From: [email protected]
<mailto:[email protected]>
[mailto:[email protected]
<mailto:[email protected]> ] On Behalf Of Mike MacCracken
Sent: Sunday, April 29, 2012 8:38 PM
To: Geoengineering
Subject: Re: [geo] Regional SRM experiment



Hi David-Very interesting, and just why it might be possible to do
something to limit warming in an area like the Arctic, which, as was
documented over and over again at the Montreal IPY meeting last week, is
changing very fast.

Mike MacCracken

********


On 4/28/12 10:06 AM, "David Hawkins" <MailScanner has detected a
possible fraud attempt from "[email protected]" claiming to be
[email protected] <http://[email protected]> > wrote:

Climatic effects of 1950-2050 changes in US anthropogenic aerosols -
Part 2: Climate response
http://www.atmos-chem-phys.net/12/3349/2012/acp-12-3349-2012.pdf
<http://www.atmos-chem-phys.net/12/3349/2012/acp-12-3349-2012.pdf> 


Reduction in air pollution from coal fired power stations due to
environmental regulations since the 1980s has increased regional global
warming in the Central and Eastern United States.

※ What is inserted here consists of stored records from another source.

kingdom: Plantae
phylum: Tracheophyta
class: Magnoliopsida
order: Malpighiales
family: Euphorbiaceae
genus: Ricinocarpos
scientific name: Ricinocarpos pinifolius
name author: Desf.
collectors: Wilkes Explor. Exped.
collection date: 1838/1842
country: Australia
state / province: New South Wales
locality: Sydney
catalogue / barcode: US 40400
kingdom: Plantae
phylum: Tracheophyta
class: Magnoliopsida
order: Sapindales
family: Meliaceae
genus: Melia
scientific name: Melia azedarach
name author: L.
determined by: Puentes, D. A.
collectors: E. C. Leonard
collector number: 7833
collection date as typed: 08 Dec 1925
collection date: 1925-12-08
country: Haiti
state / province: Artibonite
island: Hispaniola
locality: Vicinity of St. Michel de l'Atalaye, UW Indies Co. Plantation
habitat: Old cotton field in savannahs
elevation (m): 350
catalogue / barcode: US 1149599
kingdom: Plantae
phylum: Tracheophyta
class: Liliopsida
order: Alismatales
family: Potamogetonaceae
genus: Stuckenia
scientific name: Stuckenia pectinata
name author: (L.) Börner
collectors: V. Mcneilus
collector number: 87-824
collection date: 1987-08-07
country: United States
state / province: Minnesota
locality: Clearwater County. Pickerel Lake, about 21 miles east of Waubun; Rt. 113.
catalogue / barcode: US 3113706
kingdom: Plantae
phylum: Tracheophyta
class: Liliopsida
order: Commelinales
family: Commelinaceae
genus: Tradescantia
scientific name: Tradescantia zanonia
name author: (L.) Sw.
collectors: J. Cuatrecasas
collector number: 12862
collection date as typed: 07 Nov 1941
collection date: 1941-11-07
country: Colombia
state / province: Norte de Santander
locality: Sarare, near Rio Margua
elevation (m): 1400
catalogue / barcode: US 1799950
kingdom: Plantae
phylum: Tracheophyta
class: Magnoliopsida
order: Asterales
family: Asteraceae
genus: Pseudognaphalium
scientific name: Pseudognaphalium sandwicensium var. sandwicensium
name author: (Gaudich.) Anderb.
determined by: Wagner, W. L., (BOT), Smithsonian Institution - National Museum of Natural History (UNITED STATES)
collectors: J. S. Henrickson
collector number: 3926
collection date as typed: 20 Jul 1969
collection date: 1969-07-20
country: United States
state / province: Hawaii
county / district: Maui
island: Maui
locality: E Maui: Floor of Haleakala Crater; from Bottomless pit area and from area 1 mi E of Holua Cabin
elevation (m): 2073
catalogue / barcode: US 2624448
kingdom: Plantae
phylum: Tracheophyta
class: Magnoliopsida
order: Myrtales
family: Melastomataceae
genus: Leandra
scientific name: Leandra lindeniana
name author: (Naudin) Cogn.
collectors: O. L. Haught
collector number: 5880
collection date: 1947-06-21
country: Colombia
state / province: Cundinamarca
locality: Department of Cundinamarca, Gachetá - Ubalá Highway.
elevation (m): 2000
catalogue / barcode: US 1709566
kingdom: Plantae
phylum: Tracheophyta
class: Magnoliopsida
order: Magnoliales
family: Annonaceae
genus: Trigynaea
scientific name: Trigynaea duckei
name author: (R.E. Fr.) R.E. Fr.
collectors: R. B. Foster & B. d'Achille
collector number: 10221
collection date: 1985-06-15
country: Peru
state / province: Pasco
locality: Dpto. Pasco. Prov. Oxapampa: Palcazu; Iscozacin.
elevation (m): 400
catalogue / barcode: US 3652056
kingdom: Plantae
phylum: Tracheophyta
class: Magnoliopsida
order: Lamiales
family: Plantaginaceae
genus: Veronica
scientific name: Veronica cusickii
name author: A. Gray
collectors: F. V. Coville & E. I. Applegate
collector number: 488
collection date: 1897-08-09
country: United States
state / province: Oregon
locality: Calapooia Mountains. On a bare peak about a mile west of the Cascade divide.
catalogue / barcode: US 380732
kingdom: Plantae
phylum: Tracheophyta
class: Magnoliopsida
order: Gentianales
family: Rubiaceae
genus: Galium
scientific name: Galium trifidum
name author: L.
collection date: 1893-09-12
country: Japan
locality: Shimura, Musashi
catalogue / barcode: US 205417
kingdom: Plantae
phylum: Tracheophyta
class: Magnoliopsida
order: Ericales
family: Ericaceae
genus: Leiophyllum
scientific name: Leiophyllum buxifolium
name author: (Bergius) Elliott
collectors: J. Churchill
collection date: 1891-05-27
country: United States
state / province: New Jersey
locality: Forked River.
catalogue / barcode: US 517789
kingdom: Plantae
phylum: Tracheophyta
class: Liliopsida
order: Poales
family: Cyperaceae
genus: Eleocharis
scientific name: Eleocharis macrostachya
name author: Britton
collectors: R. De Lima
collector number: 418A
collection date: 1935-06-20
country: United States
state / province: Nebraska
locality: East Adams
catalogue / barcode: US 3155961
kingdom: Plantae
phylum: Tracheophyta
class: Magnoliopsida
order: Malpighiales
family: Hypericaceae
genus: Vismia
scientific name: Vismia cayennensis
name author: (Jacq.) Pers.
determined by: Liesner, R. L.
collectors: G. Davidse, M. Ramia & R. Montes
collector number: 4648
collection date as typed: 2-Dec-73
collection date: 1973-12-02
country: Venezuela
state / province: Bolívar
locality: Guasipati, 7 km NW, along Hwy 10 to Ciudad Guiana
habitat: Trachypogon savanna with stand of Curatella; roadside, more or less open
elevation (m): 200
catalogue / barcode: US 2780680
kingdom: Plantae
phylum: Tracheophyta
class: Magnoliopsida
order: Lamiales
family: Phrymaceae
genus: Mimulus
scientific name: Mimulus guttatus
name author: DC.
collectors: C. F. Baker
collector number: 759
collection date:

Climate scientists
from the Harvard School of Engineering and Applied Sciences (SEAS) found
that particulate pollution, particularly from coal fired power stations,
caused a global warming hole, or a large cold patch reducing
temperatures by up to 1 degree C in the region, particularly lowering
maximum temperatures in Summer and Autumn.



Since I have spent a good deal of the past several decades advocating
for rapid deployment of particle reducing techniques, I guess I can be
tagged as an inadvertent geoengineer.